### Creating TestSet and TrainSet

In [1]:
from pathlib import Path
import pandas as pd
import tarfile
import urllib.request

def load_housing_data():
    tarball_path = Path("datasets/housing.tgz")  # Path to the compressed dataset

    if not tarball_path.is_file():  # If the file doesn't exist locally
        Path("datasets").mkdir(parents=True, exist_ok=True)  # Create the 'datasets' directory if needed

        url = "https://github.com/ageron/data/raw/main/housing.tgz"  # URL to download the dataset
        urllib.request.urlretrieve(url, tarball_path)  # Download the .tgz file from the URL and save it locally

        with tarfile.open(tarball_path) as housing_tarball:  # Open the .tgz file as a tar archive
            housing_tarball.extractall(path="datasets")  # Extract all contents into the 'datasets' directory

    return pd.read_csv(Path("datasets/housing/housing.csv"))  # Load the CSV data into a DataFrame and return it

housing = load_housing_data()


### Naive Random Split

In [3]:
import numpy as np

def shuffle_and_split_data(data, test_ratio):
    shuffled_indices = np.random.permutation(len(data)) # Shuffled data
    test_set_size = int(len(data) * test_ratio) # length of  data * 0.2(since we get 20% for test set)
    test_indices = shuffled_indices[:test_set_size] # 20% testset
    train_indices = shuffled_indices[test_set_size:] # 80% trainset
    return data.iloc[train_indices], data.iloc[test_indices] # return seperate test and trainset data

train_set, test_set = shuffle_and_split_data(housing, 0.2)

In [6]:
len(train_set)

16512

In [5]:
len(test_set)

4128

###  Stable or Deterministic Split via Hashing

In [9]:
from zlib import crc32  # Import the crc32 hash function from the zlib module (used for stable hashing)
import numpy as np      # Needed for converting to int64

# This function determines whether a given ID should go into the test set
def is_id_in_test_set(identifier, test_ratio):
    # Convert the identifier to a 64-bit integer (ensures consistent input type for hashing)
    # Apply crc32 hashing to generate a 32-bit deterministic hash value
    # Return True if the hash value is within the test_ratio proportion of the total possible range (0 to 2^32)
    return crc32(np.int64(identifier)) < test_ratio * 2**32 

# This function splits a dataset into a stable train/test split based on hashed IDs
def split_data_with_id_hash(data, test_ratio, id_column):
    # Extract the column containing unique IDs
    ids = data[id_column]

    # Apply the is_id_in_test_set function to each ID
    # This returns a boolean Series: True if the row should go to the test set
    in_test_set = ids.apply(lambda id_: is_id_in_test_set(id_, test_ratio))

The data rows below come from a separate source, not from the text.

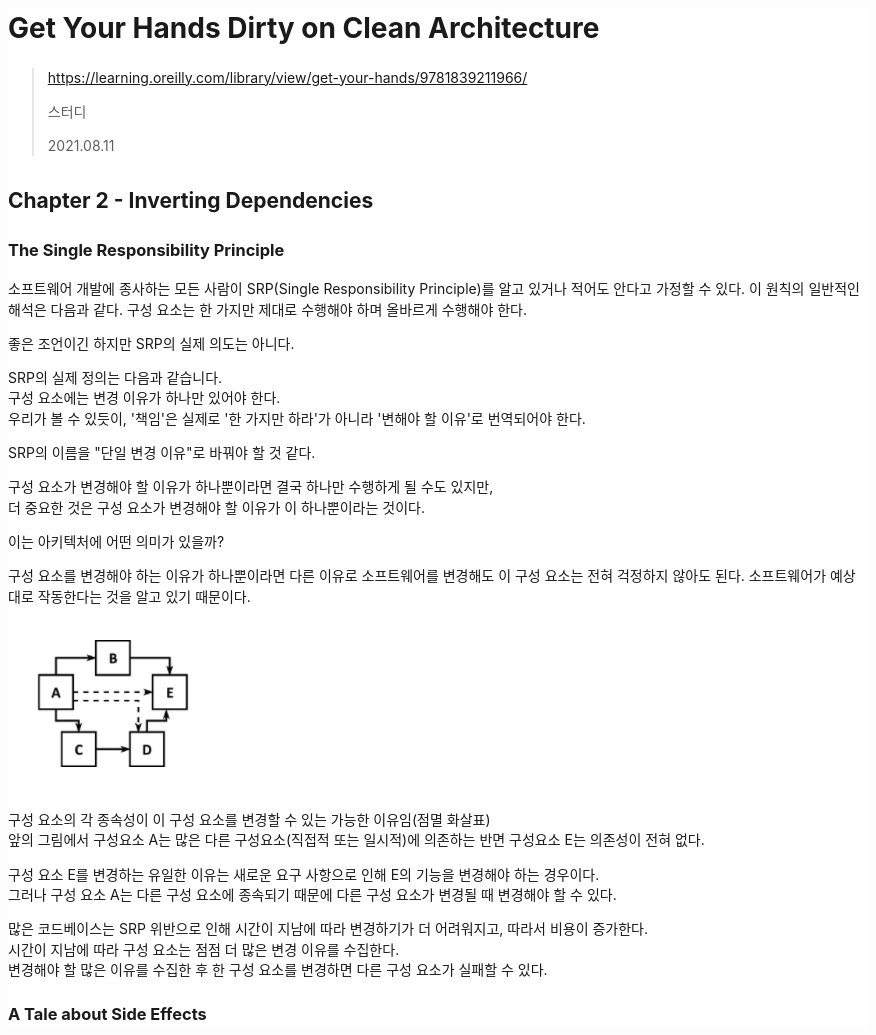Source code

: # Get Your Hands Dirty on Clean Architecture

> https://learning.oreilly.com/library/view/get-your-hands/9781839211966/
>
> 스터디
>
> 2021.08.11

## Chapter 2 - Inverting Dependencies

### The Single Responsibility Principle

소프트웨어 개발에 종사하는 모든 사람이 SRP(Single Responsibility Principle)를 알고 있거나 적어도 안다고 가정할 수 있다. 이 원칙의 일반적인 해석은 다음과 같다. 구성 요소는 한 가지만 제대로 수행해야 하며 올바르게 수행해야 한다.

좋은 조언이긴 하지만 SRP의 실제 의도는 아니다.

SRP의 실제 정의는 다음과 같습니다.  
구성 요소에는 변경 이유가 하나만 있어야 한다.  
우리가 볼 수 있듯이, '책임'은 실제로 '한 가지만 하라'가 아니라 '변해야 할 이유'로 번역되어야 한다.

SRP의 이름을 "단일 변경 이유"로 바꿔야 할 것 같다.

구성 요소가 변경해야 할 이유가 하나뿐이라면 결국 하나만 수행하게 될 수도 있지만,  
더 중요한 것은 구성 요소가 변경해야 할 이유가 이 하나뿐이라는 것이다.

이는 아키텍처에 어떤 의미가 있을까?

구성 요소를 변경해야 하는 이유가 하나뿐이라면 다른 이유로 소프트웨어를 변경해도 이 구성 요소는 전혀 걱정하지 않아도 된다. 소프트웨어가 예상대로 작동한다는 것을 알고 있기 때문이다.

![image-20210812050611044](./img/06.png)

구성 요소의 각 종속성이 이 구성 요소를 변경할 수 있는 가능한 이유임(점멸 화살표)  
앞의 그림에서 구성요소 A는 많은 다른 구성요소(직접적 또는 일시적)에 의존하는 반면 구성요소 E는 의존성이 전혀 없다.

구성 요소 E를 변경하는 유일한 이유는 새로운 요구 사항으로 인해 E의 기능을 변경해야 하는 경우이다.  
그러나 구성 요소 A는 다른 구성 요소에 종속되기 때문에 다른 구성 요소가 변경될 때 변경해야 할 수 있다.

많은 코드베이스는 SRP 위반으로 인해 시간이 지남에 따라 변경하기가 더 어려워지고, 따라서 비용이 증가한다.  
시간이 지남에 따라 구성 요소는 점점 더 많은 변경 이유를 수집한다.  
변경해야 할 많은 이유를 수집한 후 한 구성 요소를 변경하면 다른 구성 요소가 실패할 수 있다.

### A Tale about Side Effects
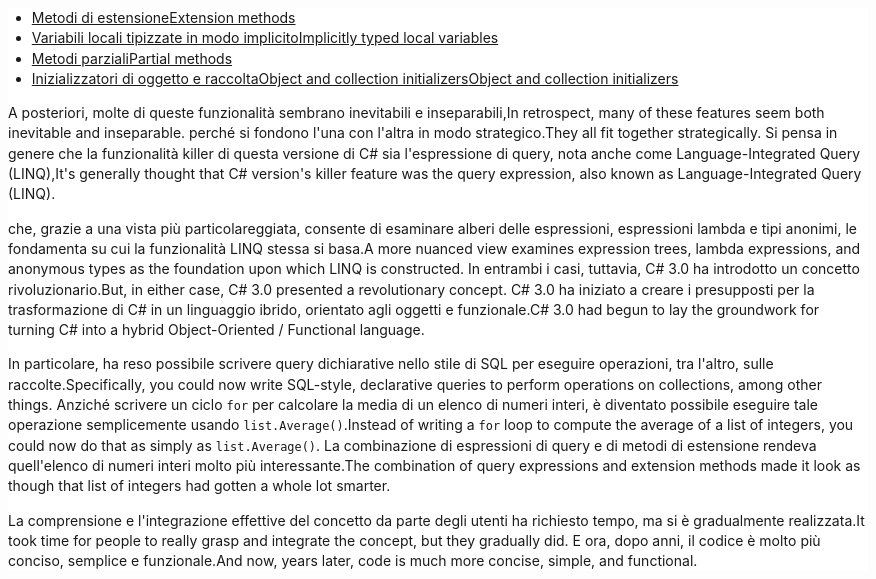 - [<span data-ttu-id="86a0e-190">Metodi di estensione</span><span class="sxs-lookup"><span data-stu-id="86a0e-190">Extension methods</span></span>](../programming-guide/classes-and-structs/extension-methods.md)
- [<span data-ttu-id="86a0e-191">Variabili locali tipizzate in modo implicito</span><span class="sxs-lookup"><span data-stu-id="86a0e-191">Implicitly typed local variables</span></span>](../language-reference/keywords/var.md)
- [<span data-ttu-id="86a0e-192">Metodi parziali</span><span class="sxs-lookup"><span data-stu-id="86a0e-192">Partial methods</span></span>](../language-reference/keywords/partial-method.md)
- [<span data-ttu-id="86a0e-193">Inizializzatori di oggetto e raccoltaObject and collection initializers</span><span class="sxs-lookup"><span data-stu-id="86a0e-193">Object and collection initializers</span></span>](../programming-guide/classes-and-structs/object-and-collection-initializers.md)

<span data-ttu-id="86a0e-194">A posteriori, molte di queste funzionalità sembrano inevitabili e inseparabili,</span><span class="sxs-lookup"><span data-stu-id="86a0e-194">In retrospect, many of these features seem both inevitable and inseparable.</span></span> <span data-ttu-id="86a0e-195">perché si fondono l'una con l'altra in modo strategico.</span><span class="sxs-lookup"><span data-stu-id="86a0e-195">They all fit together strategically.</span></span> <span data-ttu-id="86a0e-196">Si pensa in genere che la funzionalità killer di questa versione di C# sia l'espressione di query, nota anche come Language-Integrated Query (LINQ),</span><span class="sxs-lookup"><span data-stu-id="86a0e-196">It's generally thought that C# version's killer feature was the query expression, also known as Language-Integrated Query (LINQ).</span></span>

<span data-ttu-id="86a0e-197">che, grazie a una vista più particolareggiata, consente di esaminare alberi delle espressioni, espressioni lambda e tipi anonimi, le fondamenta su cui la funzionalità LINQ stessa si basa.</span><span class="sxs-lookup"><span data-stu-id="86a0e-197">A more nuanced view examines expression trees, lambda expressions, and anonymous types as the foundation upon which LINQ is constructed.</span></span> <span data-ttu-id="86a0e-198">In entrambi i casi, tuttavia, C# 3.0 ha introdotto un concetto rivoluzionario.</span><span class="sxs-lookup"><span data-stu-id="86a0e-198">But, in either case, C# 3.0 presented a revolutionary concept.</span></span> <span data-ttu-id="86a0e-199">C# 3.0 ha iniziato a creare i presupposti per la trasformazione di C# in un linguaggio ibrido, orientato agli oggetti e funzionale.</span><span class="sxs-lookup"><span data-stu-id="86a0e-199">C# 3.0 had begun to lay the groundwork for turning C# into a hybrid Object-Oriented / Functional language.</span></span>

<span data-ttu-id="86a0e-200">In particolare, ha reso possibile scrivere query dichiarative nello stile di SQL per eseguire operazioni, tra l'altro, sulle raccolte.</span><span class="sxs-lookup"><span data-stu-id="86a0e-200">Specifically, you could now write SQL-style, declarative queries to perform operations on collections, among other things.</span></span> <span data-ttu-id="86a0e-201">Anziché scrivere un ciclo `for` per calcolare la media di un elenco di numeri interi, è diventato possibile eseguire tale operazione semplicemente usando `list.Average()`.</span><span class="sxs-lookup"><span data-stu-id="86a0e-201">Instead of writing a `for` loop to compute the average of a list of integers, you could now do that as simply as `list.Average()`.</span></span> <span data-ttu-id="86a0e-202">La combinazione di espressioni di query e di metodi di estensione rendeva quell'elenco di numeri interi molto più interessante.</span><span class="sxs-lookup"><span data-stu-id="86a0e-202">The combination of query expressions and extension methods made it look as though that list of integers had gotten a whole lot smarter.</span></span>

<span data-ttu-id="86a0e-203">La comprensione e l'integrazione effettive del concetto da parte degli utenti ha richiesto tempo, ma si è gradualmente realizzata.</span><span class="sxs-lookup"><span data-stu-id="86a0e-203">It took time for people to really grasp and integrate the concept, but they gradually did.</span></span> <span data-ttu-id="86a0e-204">E ora, dopo anni, il codice è molto più conciso, semplice e funzionale.</span><span class="sxs-lookup"><span data-stu-id="86a0e-204">And now, years later, code is much more concise, simple, and functional.</span></span>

    # Use the boolean Series to filter and return:
    # - rows not in test set (i.e., training set)
    # - rows in test set
    return data.loc[~in_test_set], data.loc[in_test_set]

In [12]:
# Create a new 'id' column to uniquely identify each row based on location, 
# since the dataset does not come with a built-in unique identifier
# We combine 'longitude' and 'latitude' into a single number by multiplying 'longitude' to preserve decimal precision and reduce collisions.
# This works because location is a stable feature — even if we update the dataset with new entries, 
# existing rows will retain their 'id' and remain consistently assigned to the same split.
housing_with_id["id"] = housing["longitude"] * 1000 + housing["latitude"]

# Use the deterministic hashing method to split the dataset into training and test sets based on the 'id' column.
# About 20% of the rows will go into the test set if their hashed 'id' falls below the threshold, 
# ensuring a stable and consistent train/test split across dataset updates.
train_set, test_set = split_data_with_id_hash(housing_with_id, 0.2, 'id')

In [13]:
housing_with_id["id"]

0       -122192.12
1       -122182.14
2       -122202.15
3       -122212.15
4       -122212.15
           ...    
20635   -121050.52
20636   -121170.51
20637   -121180.57
20638   -121280.57
20639   -121200.63
Name: id, Length: 20640, dtype: float64

In [14]:
len(train_set)

16322

In [15]:
len(test_set)

4318